Characteristics of the kind of understanding needed to address new complexities provide both evidence for this further piece and a feel for the depths of its implications. In the pages ahead, we will examine three ingredients—aside from the fact of lots to consider—necessary to any effective new formulation of complexity. Each plays a role in complexity’s new, more “complexly complex” picture.

First is the critical fact of change. That change is our time’s only constant has become a cliché. And change today is often confusing in its workings, even paradoxical. It is becoming increasingly important that we learn not just to better tolerate change, but to more deeply understand it, both so we can better manage it and so that we can best support needed changes.

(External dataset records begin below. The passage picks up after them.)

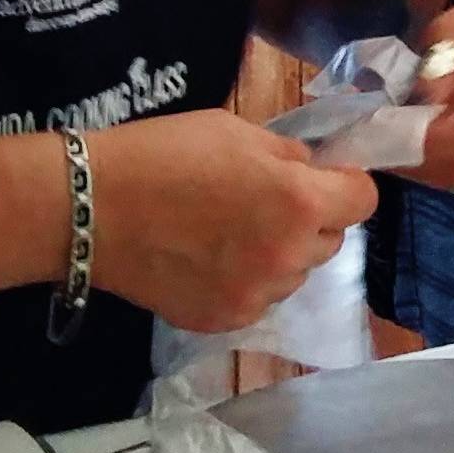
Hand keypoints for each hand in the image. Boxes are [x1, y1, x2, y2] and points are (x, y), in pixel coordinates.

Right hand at [85, 110, 380, 332]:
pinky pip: (257, 299)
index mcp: (298, 202)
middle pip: (330, 241)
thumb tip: (313, 172)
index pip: (363, 200)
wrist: (90, 209)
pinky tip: (206, 259)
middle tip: (265, 202)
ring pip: (294, 275)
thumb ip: (287, 157)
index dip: (346, 185)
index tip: (324, 178)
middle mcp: (287, 257)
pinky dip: (244, 281)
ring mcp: (256, 296)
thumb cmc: (164, 155)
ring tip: (228, 232)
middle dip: (309, 220)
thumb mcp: (237, 131)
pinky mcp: (223, 321)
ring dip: (278, 255)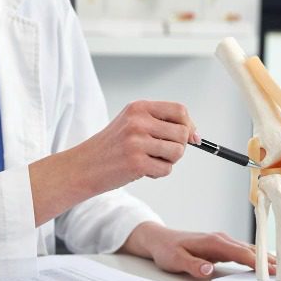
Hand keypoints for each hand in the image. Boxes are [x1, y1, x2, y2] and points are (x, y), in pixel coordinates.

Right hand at [78, 101, 197, 192]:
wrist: (85, 165)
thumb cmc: (112, 146)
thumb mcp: (133, 123)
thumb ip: (162, 124)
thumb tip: (196, 136)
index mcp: (139, 108)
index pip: (180, 111)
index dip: (189, 125)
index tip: (190, 138)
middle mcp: (138, 122)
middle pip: (182, 133)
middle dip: (178, 147)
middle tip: (161, 152)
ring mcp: (136, 142)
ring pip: (177, 152)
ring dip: (168, 160)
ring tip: (150, 160)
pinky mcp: (136, 163)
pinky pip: (166, 169)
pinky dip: (159, 172)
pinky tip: (143, 169)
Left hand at [121, 222, 276, 278]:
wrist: (159, 239)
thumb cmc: (167, 249)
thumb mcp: (175, 260)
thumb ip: (193, 265)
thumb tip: (208, 269)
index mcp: (213, 242)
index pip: (240, 253)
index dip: (257, 262)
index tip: (271, 270)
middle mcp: (221, 239)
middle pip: (250, 250)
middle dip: (268, 259)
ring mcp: (222, 242)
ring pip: (248, 249)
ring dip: (264, 257)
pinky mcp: (221, 246)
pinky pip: (242, 251)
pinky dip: (255, 256)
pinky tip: (263, 263)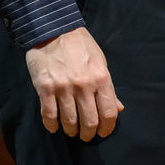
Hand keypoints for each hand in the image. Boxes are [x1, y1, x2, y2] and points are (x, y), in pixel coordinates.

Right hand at [25, 27, 122, 141]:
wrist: (54, 29)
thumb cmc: (80, 45)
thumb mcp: (100, 62)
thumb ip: (108, 88)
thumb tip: (118, 108)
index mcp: (101, 78)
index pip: (109, 113)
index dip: (107, 128)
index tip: (103, 132)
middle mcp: (84, 85)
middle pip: (90, 122)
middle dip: (88, 134)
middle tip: (85, 135)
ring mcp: (64, 87)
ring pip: (70, 122)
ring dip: (71, 130)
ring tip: (71, 130)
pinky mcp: (45, 88)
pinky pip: (49, 115)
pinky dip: (52, 125)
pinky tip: (54, 126)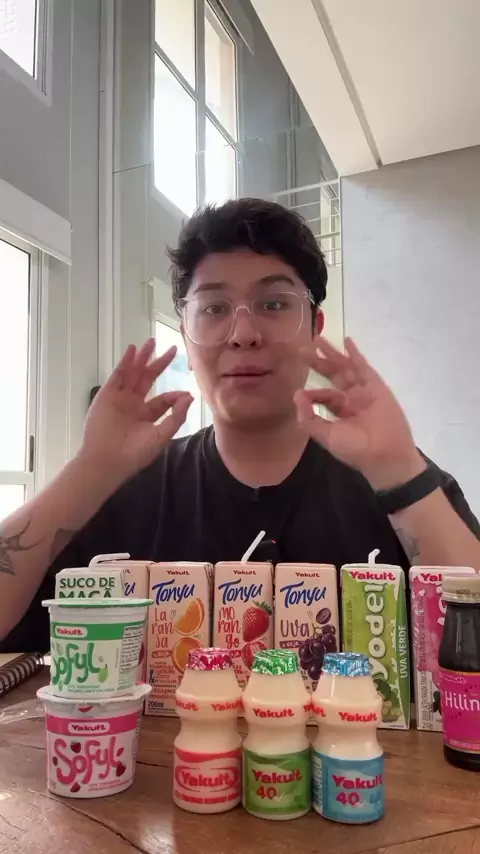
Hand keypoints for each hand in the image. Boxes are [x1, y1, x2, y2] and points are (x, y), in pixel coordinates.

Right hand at [78, 339, 192, 482]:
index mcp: (147, 416)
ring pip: (134, 373)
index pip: (163, 399)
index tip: (185, 393)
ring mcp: (120, 398)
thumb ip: (176, 416)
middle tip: (172, 349)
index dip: (174, 395)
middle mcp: (134, 404)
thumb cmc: (135, 453)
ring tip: (150, 342)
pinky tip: (132, 351)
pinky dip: (125, 362)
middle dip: (159, 364)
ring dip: (142, 358)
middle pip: (149, 379)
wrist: (107, 461)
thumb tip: (189, 396)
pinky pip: (118, 375)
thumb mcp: (161, 435)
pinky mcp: (107, 395)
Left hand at [294, 337, 425, 489]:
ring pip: (345, 367)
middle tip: (303, 348)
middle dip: (318, 362)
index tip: (300, 391)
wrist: (385, 454)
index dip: (311, 393)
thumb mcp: (327, 436)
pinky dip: (355, 354)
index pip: (322, 396)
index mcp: (338, 412)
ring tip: (318, 339)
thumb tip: (297, 395)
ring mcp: (363, 390)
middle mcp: (350, 399)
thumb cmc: (355, 449)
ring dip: (331, 353)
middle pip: (332, 375)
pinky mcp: (375, 385)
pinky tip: (346, 341)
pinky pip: (363, 367)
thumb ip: (310, 418)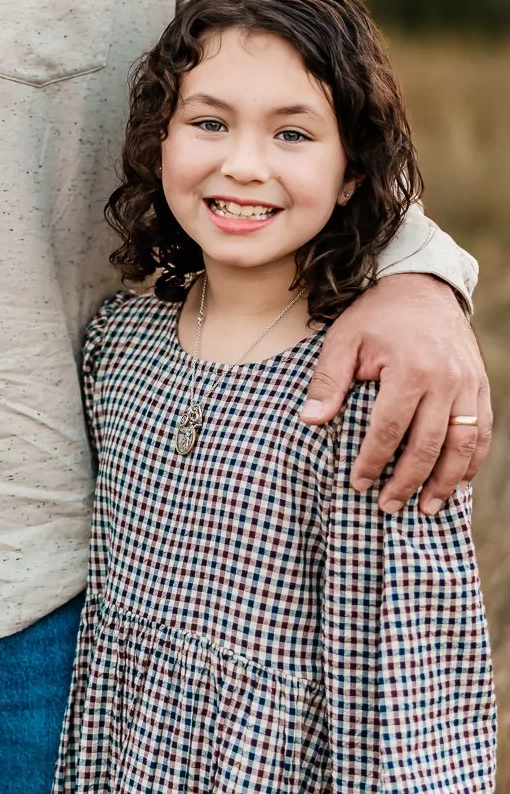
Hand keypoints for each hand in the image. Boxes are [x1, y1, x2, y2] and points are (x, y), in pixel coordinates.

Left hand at [300, 274, 490, 513]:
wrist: (420, 286)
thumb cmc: (376, 315)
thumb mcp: (344, 340)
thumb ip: (329, 381)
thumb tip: (311, 421)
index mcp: (409, 368)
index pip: (389, 429)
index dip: (373, 461)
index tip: (357, 485)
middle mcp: (445, 380)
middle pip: (428, 445)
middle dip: (407, 481)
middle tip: (388, 506)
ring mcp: (467, 384)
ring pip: (463, 445)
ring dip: (446, 482)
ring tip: (426, 508)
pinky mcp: (480, 385)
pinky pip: (482, 431)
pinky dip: (472, 461)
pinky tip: (457, 482)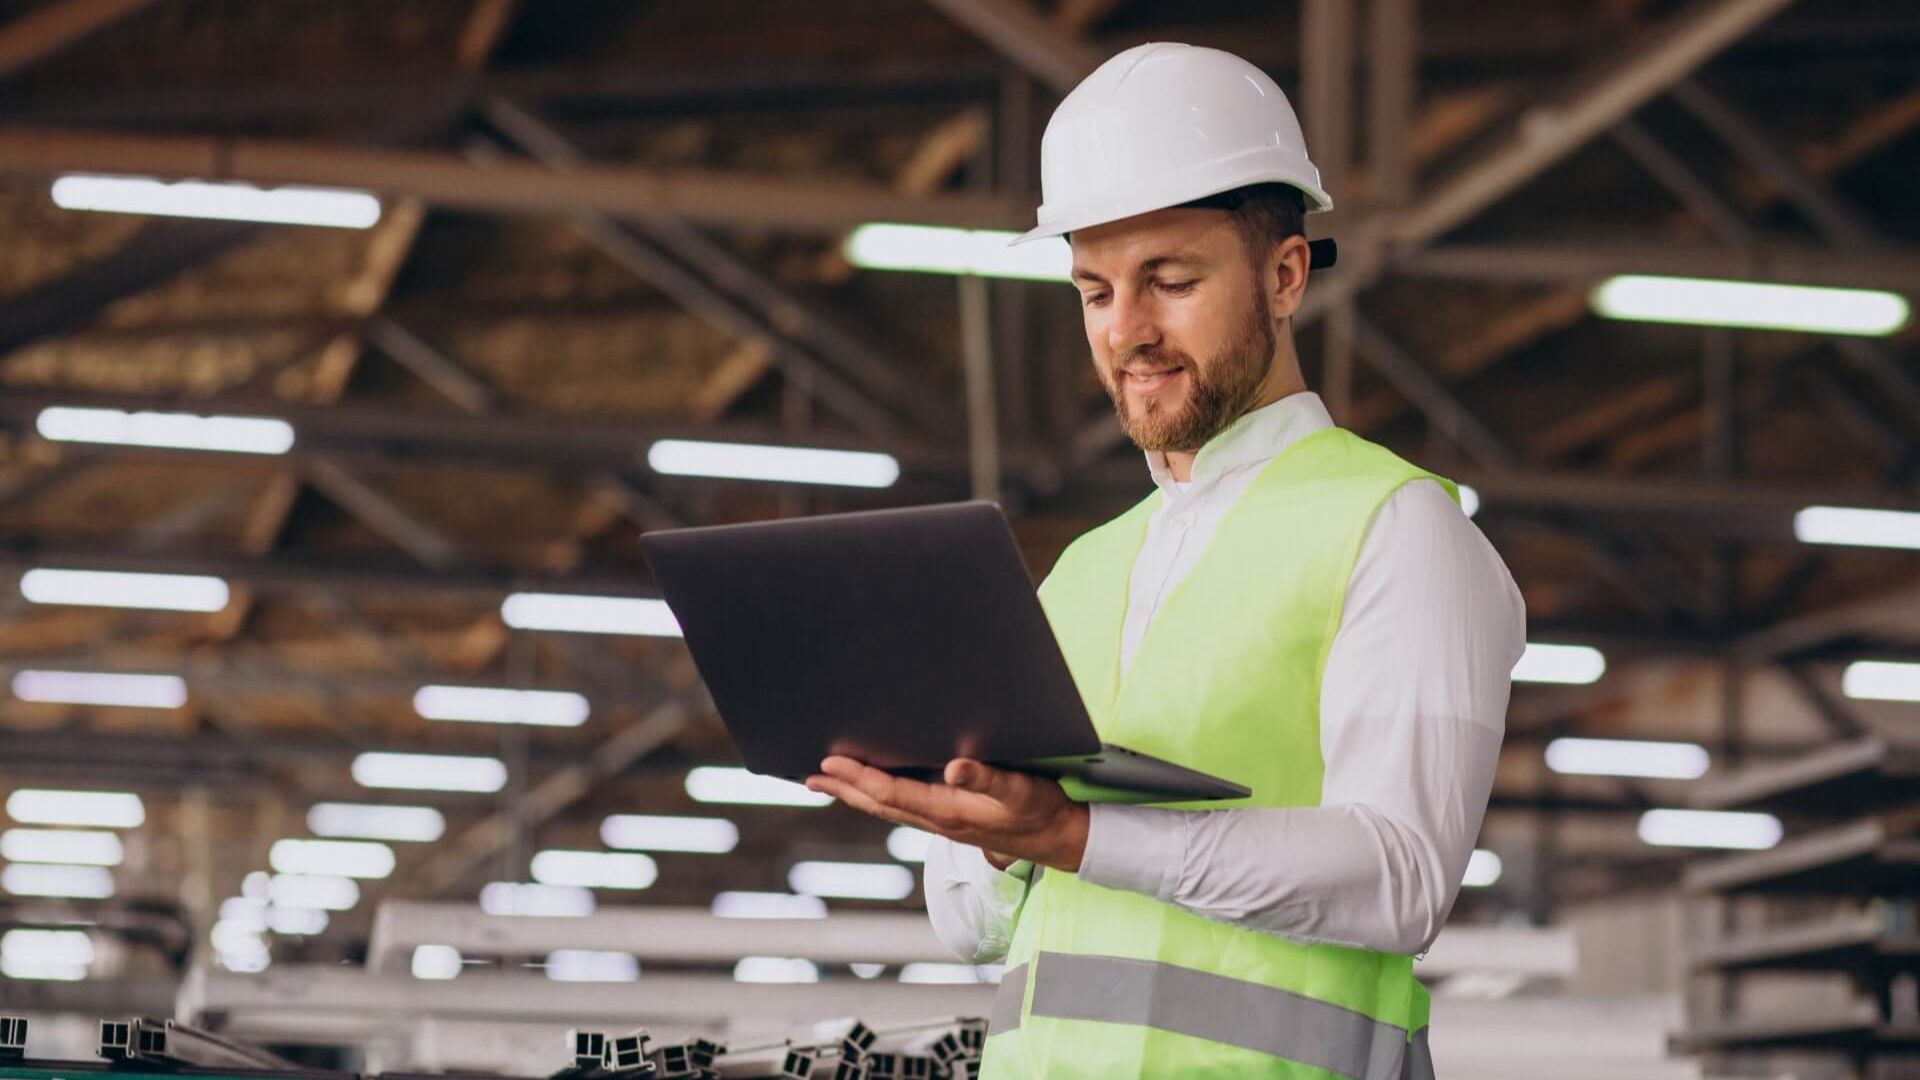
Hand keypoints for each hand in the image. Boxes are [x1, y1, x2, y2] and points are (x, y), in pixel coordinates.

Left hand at [806, 756, 1089, 871]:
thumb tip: (953, 768)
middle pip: (878, 804)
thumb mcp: (1018, 790)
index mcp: (948, 811)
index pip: (891, 793)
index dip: (859, 777)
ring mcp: (942, 822)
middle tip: (809, 775)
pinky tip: (874, 788)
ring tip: (827, 781)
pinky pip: (903, 808)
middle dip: (843, 788)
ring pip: (887, 808)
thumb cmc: (1040, 810)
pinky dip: (879, 797)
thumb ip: (986, 778)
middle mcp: (938, 820)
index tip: (829, 761)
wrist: (1058, 839)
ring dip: (855, 794)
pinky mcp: (950, 819)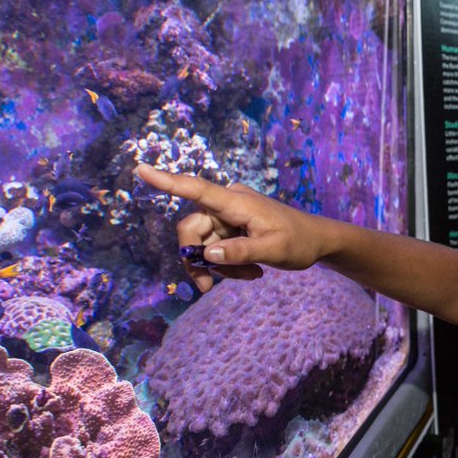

Related to this is the importance of better factoring in uncertainty. Life has always been uncertain. I’m reminded of D.H. Lawrence’s admonition that we must never lose touch “with that which laughs at all our knowing.”  In today’s evermore complex world, the law of unintended consequences can punish us with a quickness and severity not known before.

There is also the growing importance of appreciating not just detail and difference, but also how things connect. As John Muir observed, “When one tugs at a single thing in nature, he finds it attached to the rest of the world.” Ours is not just a more diverse world, it is a more interconnected world. It is not just that ecosystems are complex, it is that they are in fact systems. And it is not just that we have more choices, but that it has become increasingly important that we address what makes a choice meaningful. It is  also increasingly essential that we address questions in ways that serve not just self-interest—whether the interests of individuals or of individual groups or counties—but also larger benefit.

Complexity’s new picture intersects directly with our other threshold tasks. For example, the fact of real limits makes the need for more complex understanding inescapable. With growing frequency we face that what we might wish to do is not possible to do, or at least not at all wise to do. A world with real limits requires us to not just think more complexly, but to think about complexity in fundamentally new ways. An appreciation of complexity is essential also to understanding the new bottom-line truths on which we must base our choices. Such truths draw more deeply on our own complexity. It is through this that they are able to more directly address significance and provide principles that can effectively guide us in the challenges ahead.

Complexity confronts us today on all these levels. Our world is becoming more technologically complicated; familiar rules that in times past have helped keep complexity within manageable bounds have grown less effective; and with growing frequency we encounter new, more “complex” sorts of complexity that stretch us to tolerate and make sense of, and often just to recognize. If we are to make good—we could say mature, or simply sane—future choices, we need to better get our arms around complexities of all these sorts.